US Education Department investigating UMass-Amherst, Philadelphia-area school district

Courtesy of JNS. Photo credit: Wirestock Creators/Shutterstock

(JNS) — The U.S. Department of Education announced on Tuesday that it is investigating a Massachusetts public university and a Philadelphia-area school district for alleged violations of Title VI of the 1964 Civil Rights Act.

The department’s Office for Civil Rights releases subjects of new investigations weekly, typically on Tuesdays. It is now probing the University of Massachusetts-Amherst and the Central Bucks School District for alleged discrimination based on “shared ancestry,” which includes Jew-hatred.

The department does not release details of the investigations. JNS sought comments from the university and the school district.

New England’s largest public research university, UMass-Amherst is tied for 67th in the anual U.S. News & World Report rankings of national universities. The more than 160-year-old school, which has about 25,000 undergraduates, received an “F” grade in the newly released Anti-Defamation League “report card” on Jew-hatred. 

“There have been multiple reported antisemitic incidents on campus that have resulted in police activity,” the ADL said of UMass-Amherst.

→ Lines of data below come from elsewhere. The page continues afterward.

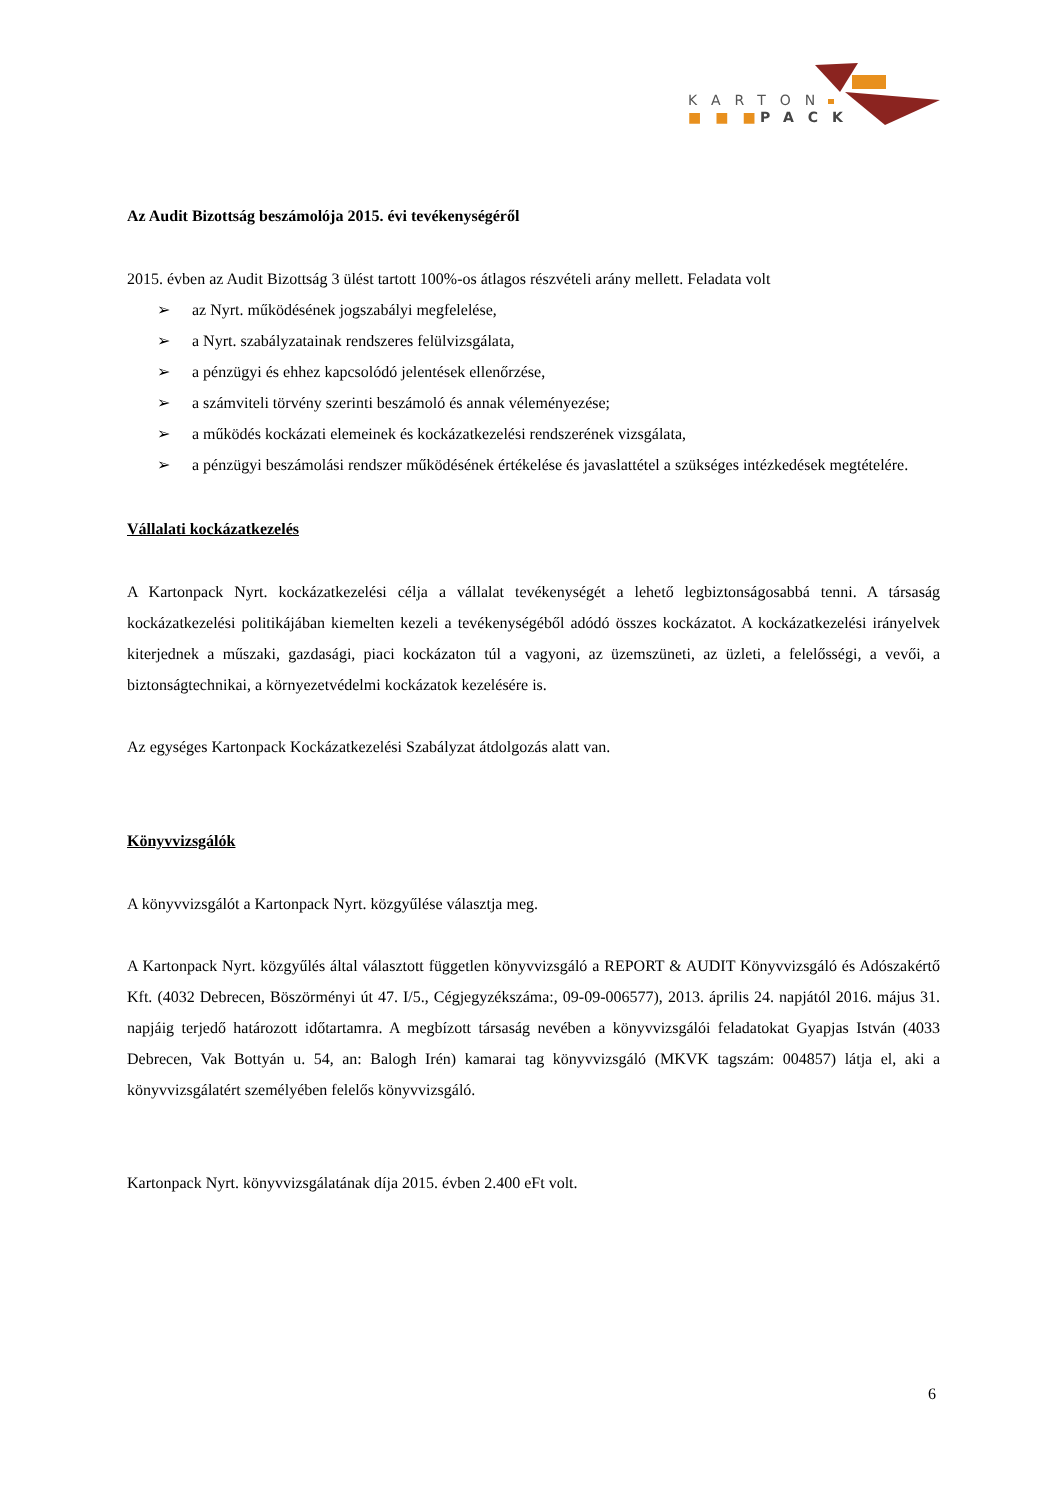KARTON
■■■
PACK
Az Audit Bizottság beszámolója 2015. évi tevékenységéről
2015. évben az Audit Bizottság 3 ülést tartott 100%-os átlagos részvételi arány mellett. Feladata volt
➢ az Nyrt. működésének jogszabályi megfelelése,
➢ a Nyrt. szabályzatainak rendszeres felülvizsgálata,
➢ a pénzügyi és ehhez kapcsolódó jelentések ellenőrzése,
➢ a számviteli törvény szerinti beszámoló és annak véleményezése;
➢ a működés kockázati elemeinek és kockázatkezelési rendszerének vizsgálata,
➢ a pénzügyi beszámolási rendszer működésének értékelése és javaslattétel a szükséges intézkedések megtételére.
Vállalati kockázatkezelés
A Kartonpack Nyrt. kockázatkezelési célja a vállalat tevékenységét a lehető legbiztonságosabbá tenni. A társaság kockázatkezelési politikájában kiemelten kezeli a tevékenységéből adódó összes kockázatot. A kockázatkezelési irányelvek kiterjednek a műszaki, gazdasági, piaci kockázaton túl a vagyoni, az üzemszüneti, az üzleti, a felelősségi, a vevői, a biztonságtechnikai, a környezetvédelmi kockázatok kezelésére is.
Az egységes Kartonpack Kockázatkezelési Szabályzat átdolgozás alatt van.
Könyvvizsgálók
A könyvvizsgálót a Kartonpack Nyrt. közgyűlése választja meg.
A Kartonpack Nyrt. közgyűlés által választott független könyvvizsgáló a REPORT & AUDIT Könyvvizsgáló és Adószakértő Kft. (4032 Debrecen, Böszörményi út 47. I/5., Cégjegyzékszáma:, 09-09-006577), 2013. április 24. napjától 2016. május 31. napjáig terjedő határozott időtartamra. A megbízott társaság nevében a könyvvizsgálói feladatokat Gyapjas István (4033 Debrecen, Vak Bottyán u. 54, an: Balogh Irén) kamarai tag könyvvizsgáló (MKVK tagszám: 004857) látja el, aki a könyvvizsgálatért személyében felelős könyvvizsgáló.
Kartonpack Nyrt. könyvvizsgálatának díja 2015. évben 2.400 eFt volt.
6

The ADL added that the school has “hostile anti-Zionist student groups” on campus, where there have been “antisemitic speakers or programs.” The school has no advisory council to address antisemitism, per the ADL.

Pennsylvania’s third-largest school district, Central Bucks School District has 3,000 faculty and staff and “more than 17,000 students in 15 elementary, five middle and three high schools,” per its site.

Youssef Abdelwahab, a Spanish teacher at Central Bucks High School West and adviser of its Muslim Student Association, was cleared by the district last month following complaints from parents that he was “brainwashing” students with antisemitic views, The Philadelphia Inquirer reported.

Abdelwahab, who remains listed on the school’s faculty, wrote “Resistance is justified when people are occupied” a few days after Hamas’s Oct. 7 terror attack on Israel, according to a complaint from parents, which the Inquirer viewed.

In the “polarized” school district, “teachers’ speech has been controversial in Central Bucks in recent years,” per the Inquirer.

“The new Democrat-led board recently rolled back a policy enacted by the previous Republican majority that barred teachers from advocating to students about ‘partisan, political or social policy issues,’” it added. “The measure was criticized as targeting Pride flags and support for LGBTQ students.”